Странное чувство озлобления и вместе с тем уважения к спокойствию этой фигуры соединялось в это время в душе Ростова.
– Я говорю не про вас, – сказал он, – я вас не знаю и, признаюсь, не желаю знать. Я говорю вообще про штабных.
– А я вам вот что скажу, – с спокойною властию в голосе перебил его князь Андрей. – Вы хотите оскорбить меня, и я готов согласиться с вами, что это очень легко сделать, ежели вы не будете иметь достаточного уважения к самому себе; но согласитесь, что и время и место весьма дурно для этого выбраны. На днях всем нам придется быть на большой, более серьезной дуэли, а кроме того, Друбецкой, который говорит, что он ваш старый приятель, нисколько не виноват в том, что моя физиономия имела несчастие вам не понравиться. Впрочем, – сказал он, вставая, – вы знаете мою фамилию и знаете, где найти меня; но не забудьте, – прибавил он, – что я не считаю нисколько ни себя, ни вас оскорбленным, и мой совет, как человека старше вас, оставить это дело без последствий. Так в пятницу, после смотра, я жду вас, Друбецкой; до свидания, – заключил князь Андрей и вышел, поклонившись обоим.
Ростов вспомнил то, что ему надо было ответить, только тогда, когда он уже вышел. И еще более был он сердит за то, что забыл сказать это. Ростов сейчас же велел подать свою лошадь и, сухо простившись с Борисом, поехал к себе. Ехать ли ему завтра в главную квартиру и вызвать этого ломающегося адъютанта или, в самом деле, оставить это дело так? был вопрос, который мучил его всю дорогу. То он с злобой думал о том, с каким бы удовольствием он увидал испуг этого маленького, слабого и гордого человечка под его пистолетом, то он с удивлением чувствовал, что из всех людей, которых он знал, никого бы он столько не желал иметь своим другом, как этого ненавидимого им адъютантика.


На другой день свидания Бориса с Ростовым был смотр австрийских и русских войск, как свежих, пришедших из России, так и тех, которые вернулись из похода с Кутузовым. Оба императора, русский с наследником цесаревичем и австрийский с эрцгерцогом, делали этот смотр союзной 80 титысячной армии.

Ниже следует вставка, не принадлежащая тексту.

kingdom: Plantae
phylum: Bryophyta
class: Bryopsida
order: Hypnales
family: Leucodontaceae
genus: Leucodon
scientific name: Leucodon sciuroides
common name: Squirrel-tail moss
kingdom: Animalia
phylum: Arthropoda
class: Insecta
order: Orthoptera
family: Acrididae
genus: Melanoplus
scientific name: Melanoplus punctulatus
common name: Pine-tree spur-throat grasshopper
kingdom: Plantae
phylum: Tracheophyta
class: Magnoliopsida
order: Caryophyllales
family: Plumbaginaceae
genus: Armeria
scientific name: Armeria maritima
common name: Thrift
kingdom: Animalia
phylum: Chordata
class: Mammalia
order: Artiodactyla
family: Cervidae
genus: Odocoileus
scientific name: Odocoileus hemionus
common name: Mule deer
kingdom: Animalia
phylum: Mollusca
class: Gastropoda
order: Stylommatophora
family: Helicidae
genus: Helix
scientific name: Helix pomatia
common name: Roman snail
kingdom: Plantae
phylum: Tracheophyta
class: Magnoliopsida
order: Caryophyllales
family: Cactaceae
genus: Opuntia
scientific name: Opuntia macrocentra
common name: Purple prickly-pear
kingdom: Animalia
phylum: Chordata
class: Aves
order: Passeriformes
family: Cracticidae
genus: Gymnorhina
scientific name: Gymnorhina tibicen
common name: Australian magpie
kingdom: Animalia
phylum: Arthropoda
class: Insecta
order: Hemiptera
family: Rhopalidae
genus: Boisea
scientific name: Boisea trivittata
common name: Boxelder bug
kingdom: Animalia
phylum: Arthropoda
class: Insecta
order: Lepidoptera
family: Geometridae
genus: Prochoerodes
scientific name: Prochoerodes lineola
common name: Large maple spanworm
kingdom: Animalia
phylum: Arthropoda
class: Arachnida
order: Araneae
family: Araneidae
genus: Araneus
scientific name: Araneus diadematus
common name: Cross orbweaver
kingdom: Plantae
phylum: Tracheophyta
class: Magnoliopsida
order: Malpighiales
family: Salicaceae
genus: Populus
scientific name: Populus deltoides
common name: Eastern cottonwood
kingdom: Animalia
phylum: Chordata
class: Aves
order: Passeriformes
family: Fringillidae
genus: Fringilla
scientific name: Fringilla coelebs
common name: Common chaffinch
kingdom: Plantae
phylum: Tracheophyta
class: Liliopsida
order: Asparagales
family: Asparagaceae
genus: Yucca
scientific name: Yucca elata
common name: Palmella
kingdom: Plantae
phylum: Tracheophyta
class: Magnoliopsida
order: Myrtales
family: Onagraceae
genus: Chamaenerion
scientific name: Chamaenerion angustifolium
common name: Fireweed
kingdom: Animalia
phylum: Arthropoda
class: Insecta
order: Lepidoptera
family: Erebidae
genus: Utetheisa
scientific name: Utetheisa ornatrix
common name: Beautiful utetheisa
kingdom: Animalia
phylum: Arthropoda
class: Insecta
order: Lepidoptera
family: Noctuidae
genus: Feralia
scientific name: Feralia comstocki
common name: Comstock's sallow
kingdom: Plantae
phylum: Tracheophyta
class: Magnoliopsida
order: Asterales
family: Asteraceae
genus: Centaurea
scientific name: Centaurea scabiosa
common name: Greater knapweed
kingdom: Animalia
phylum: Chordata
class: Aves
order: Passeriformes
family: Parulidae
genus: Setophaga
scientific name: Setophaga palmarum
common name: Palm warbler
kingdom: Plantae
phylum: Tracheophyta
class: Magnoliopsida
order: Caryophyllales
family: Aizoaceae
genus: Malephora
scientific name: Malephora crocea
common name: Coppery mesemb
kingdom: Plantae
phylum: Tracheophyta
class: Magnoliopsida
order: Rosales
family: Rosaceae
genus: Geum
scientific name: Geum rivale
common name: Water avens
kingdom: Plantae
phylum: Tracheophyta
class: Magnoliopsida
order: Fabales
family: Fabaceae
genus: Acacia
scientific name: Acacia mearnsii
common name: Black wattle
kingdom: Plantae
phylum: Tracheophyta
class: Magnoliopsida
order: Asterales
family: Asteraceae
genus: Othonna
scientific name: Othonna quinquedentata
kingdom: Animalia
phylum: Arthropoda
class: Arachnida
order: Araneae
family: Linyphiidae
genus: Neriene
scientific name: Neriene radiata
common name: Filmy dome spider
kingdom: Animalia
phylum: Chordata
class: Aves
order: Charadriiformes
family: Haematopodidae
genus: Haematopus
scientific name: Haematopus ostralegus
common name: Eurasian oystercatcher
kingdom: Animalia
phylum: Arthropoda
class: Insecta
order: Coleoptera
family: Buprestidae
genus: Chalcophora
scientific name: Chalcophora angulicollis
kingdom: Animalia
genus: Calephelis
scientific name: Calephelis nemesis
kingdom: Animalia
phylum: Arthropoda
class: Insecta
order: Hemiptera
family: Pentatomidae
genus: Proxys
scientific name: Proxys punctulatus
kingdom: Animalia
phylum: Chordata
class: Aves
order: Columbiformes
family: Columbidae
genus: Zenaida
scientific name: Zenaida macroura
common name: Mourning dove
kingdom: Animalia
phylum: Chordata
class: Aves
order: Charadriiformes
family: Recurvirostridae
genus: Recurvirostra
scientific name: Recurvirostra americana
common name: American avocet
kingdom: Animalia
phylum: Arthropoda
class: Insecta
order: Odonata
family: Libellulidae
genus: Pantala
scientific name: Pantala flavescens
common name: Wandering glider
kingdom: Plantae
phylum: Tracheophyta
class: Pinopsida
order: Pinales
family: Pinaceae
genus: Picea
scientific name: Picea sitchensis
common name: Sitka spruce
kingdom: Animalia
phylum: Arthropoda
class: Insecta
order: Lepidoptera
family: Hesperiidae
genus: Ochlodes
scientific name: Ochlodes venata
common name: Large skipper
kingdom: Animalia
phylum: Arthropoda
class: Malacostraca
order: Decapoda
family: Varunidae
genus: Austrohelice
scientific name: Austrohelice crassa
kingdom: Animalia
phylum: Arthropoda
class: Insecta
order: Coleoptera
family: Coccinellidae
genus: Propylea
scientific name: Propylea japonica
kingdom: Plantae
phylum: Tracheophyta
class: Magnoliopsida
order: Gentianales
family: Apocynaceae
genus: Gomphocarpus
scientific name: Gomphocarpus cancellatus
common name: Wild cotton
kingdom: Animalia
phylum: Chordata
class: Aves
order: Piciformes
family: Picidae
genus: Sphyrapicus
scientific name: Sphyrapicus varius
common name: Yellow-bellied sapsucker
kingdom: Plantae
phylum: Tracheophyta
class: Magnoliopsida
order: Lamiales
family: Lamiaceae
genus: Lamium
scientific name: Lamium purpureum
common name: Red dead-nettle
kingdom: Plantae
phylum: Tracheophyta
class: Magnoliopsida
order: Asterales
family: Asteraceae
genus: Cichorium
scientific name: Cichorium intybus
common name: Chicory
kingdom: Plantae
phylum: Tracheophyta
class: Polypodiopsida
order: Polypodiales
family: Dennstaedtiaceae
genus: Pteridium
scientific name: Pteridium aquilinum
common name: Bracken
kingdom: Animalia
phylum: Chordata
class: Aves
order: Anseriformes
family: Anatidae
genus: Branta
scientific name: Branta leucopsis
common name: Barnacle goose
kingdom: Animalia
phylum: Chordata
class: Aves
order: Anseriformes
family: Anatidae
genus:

С раннего утра начали двигаться щегольски вычищенные и убранные войска, выстраиваясь на поле перед крепостью. То двигались тысячи ног и штыков с развевавшимися знаменами и по команде офицеров останавливались, заворачивались и строились в интервалах, обходя другие такие же массы пехоты в других мундирах; то мерным топотом и бряцанием звучала нарядная кавалерия в синих, красных, зеленых шитых мундирах с расшитыми музыкантами впереди, на вороных, рыжих, серых лошадях; то, растягиваясь с своим медным звуком подрагивающих на лафетах, вычищенных, блестящих пушек и с своим запахом пальников, ползла между пехотой и кавалерией артиллерия и расставлялась на назначенных местах. Не только генералы в полной парадной форме, с перетянутыми донельзя толстыми и тонкими талиями и красневшими, подпертыми воротниками, шеями, в шарфах и всех орденах; не только припомаженные, расфранченные офицеры, но каждый солдат, – с свежим, вымытым и выбритым лицом и до последней возможности блеска вычищенной аммуницией, каждая лошадь, выхоленная так, что, как атлас, светилась на ней шерсть и волосок к волоску лежала примоченная гривка, – все чувствовали, что совершается что то нешуточное, значительное и торжественное. Каждый генерал и солдат чувствовали свое ничтожество, сознавая себя песчинкой в этом море людей, и вместе чувствовали свое могущество, сознавая себя частью этого огромного целого.